Camera intrinsics data:
+++++
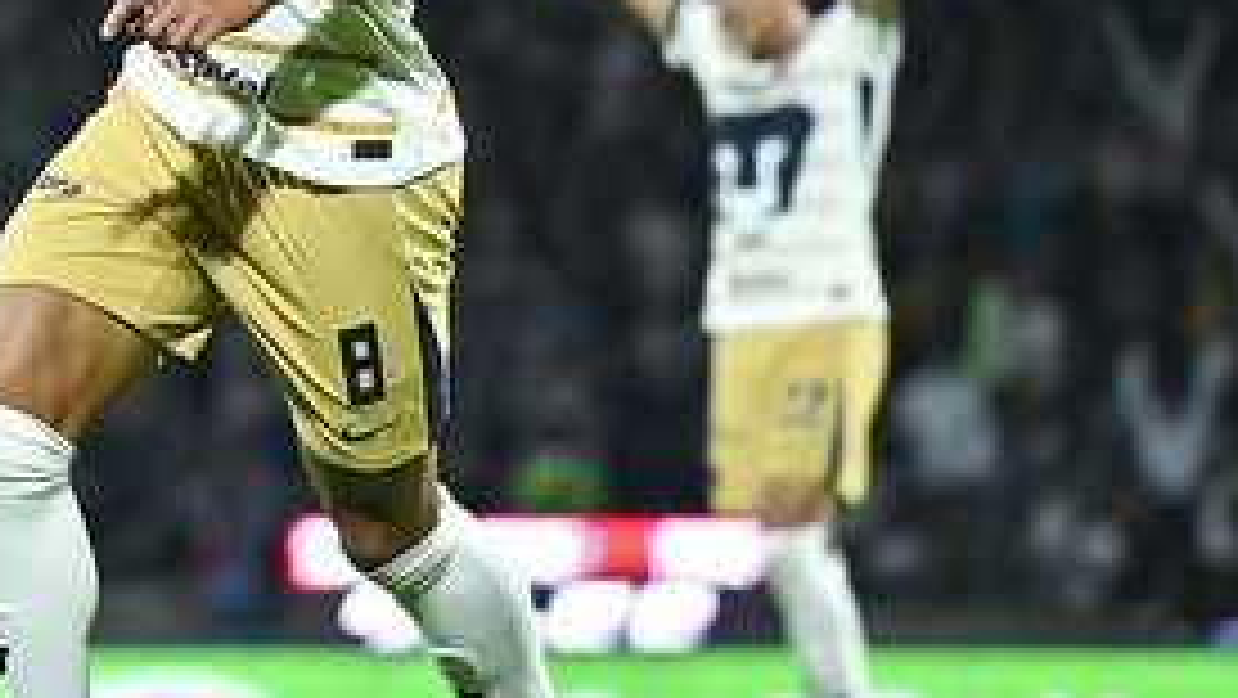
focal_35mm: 420
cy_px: 146
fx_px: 13794
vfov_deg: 2.9
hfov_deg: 5.1
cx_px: 187
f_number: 2.8
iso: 2000
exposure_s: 1/1600
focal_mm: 180
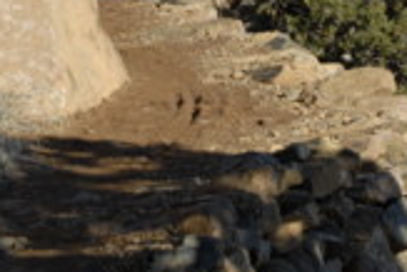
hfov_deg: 8.0
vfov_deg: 5.3
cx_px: 292
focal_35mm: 258
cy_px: -35
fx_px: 2919
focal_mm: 70
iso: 100
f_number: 9
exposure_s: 1/125
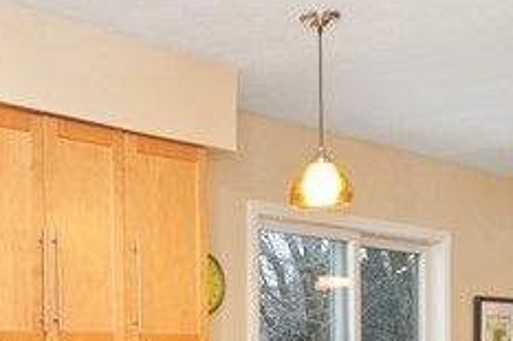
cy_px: 378
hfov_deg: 27.6
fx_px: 997
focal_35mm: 70
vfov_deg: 18.7
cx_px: 35
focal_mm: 10
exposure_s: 1/30
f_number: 4
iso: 250
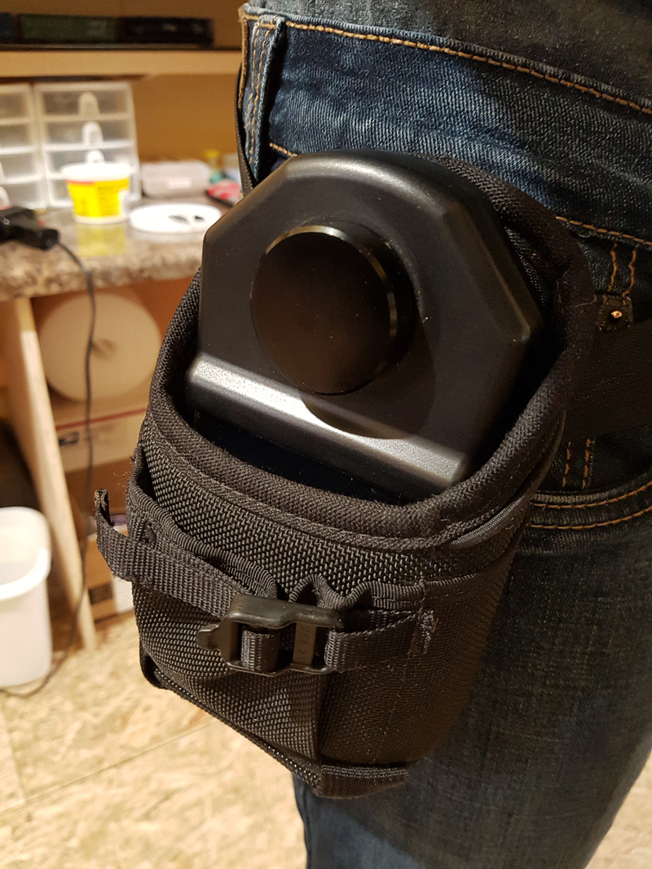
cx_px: 326
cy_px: 434
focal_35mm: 26
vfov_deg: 67.3
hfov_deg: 53.1
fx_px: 653
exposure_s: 1/10
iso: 320
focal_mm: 4.2
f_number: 1.7
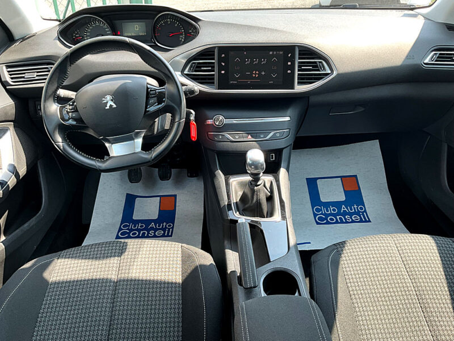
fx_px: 380
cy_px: 170
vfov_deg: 48.2
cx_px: 227
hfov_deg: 61.7
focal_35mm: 29
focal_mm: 3
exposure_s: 1/122
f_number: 1.8
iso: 25
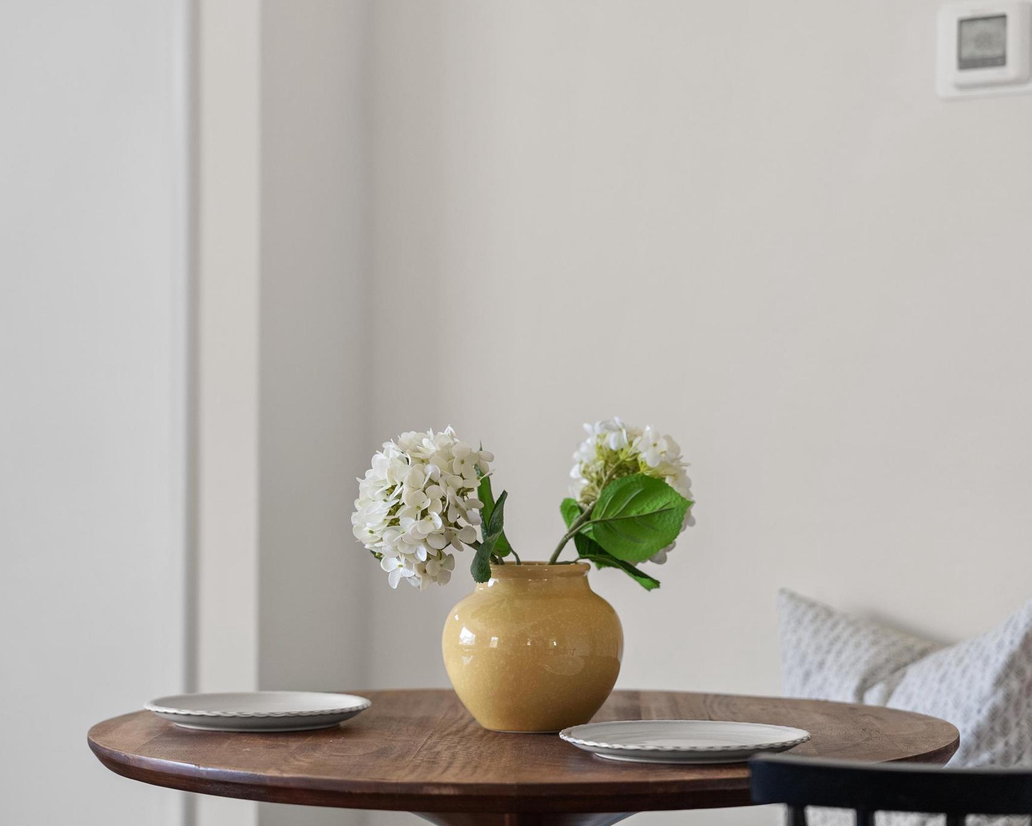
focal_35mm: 79
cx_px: 508
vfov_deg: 19.4
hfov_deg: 24.1
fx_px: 2413
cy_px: 413
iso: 800
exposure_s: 1/100
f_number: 2.8
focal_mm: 70
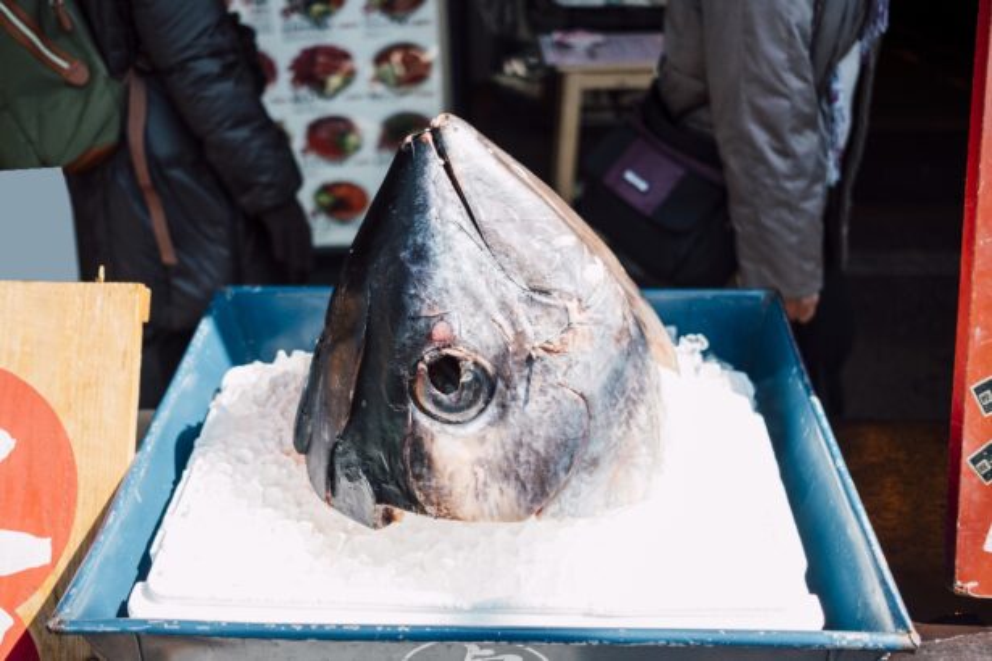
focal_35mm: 35
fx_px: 964
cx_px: 496
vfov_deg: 37.9
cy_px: 330
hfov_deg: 54.4
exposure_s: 1/1667
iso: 200
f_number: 2
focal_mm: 23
+++++
Repeat word for word, leaving out the pictures, each line of the records from the line that holds "f_number: 1.8" through the final one.

▸ Result of this task
f_number: 1.8
iso: 25
focal_35mm: 79
cx_px: 508
vfov_deg: 19.4
hfov_deg: 24.1
fx_px: 2413
cy_px: 413
iso: 800
exposure_s: 1/100
f_number: 2.8
focal_mm: 70
focal_35mm: 35
fx_px: 964
cx_px: 496
vfov_deg: 37.9
cy_px: 330
hfov_deg: 54.4
exposure_s: 1/1667
iso: 200
f_number: 2
focal_mm: 23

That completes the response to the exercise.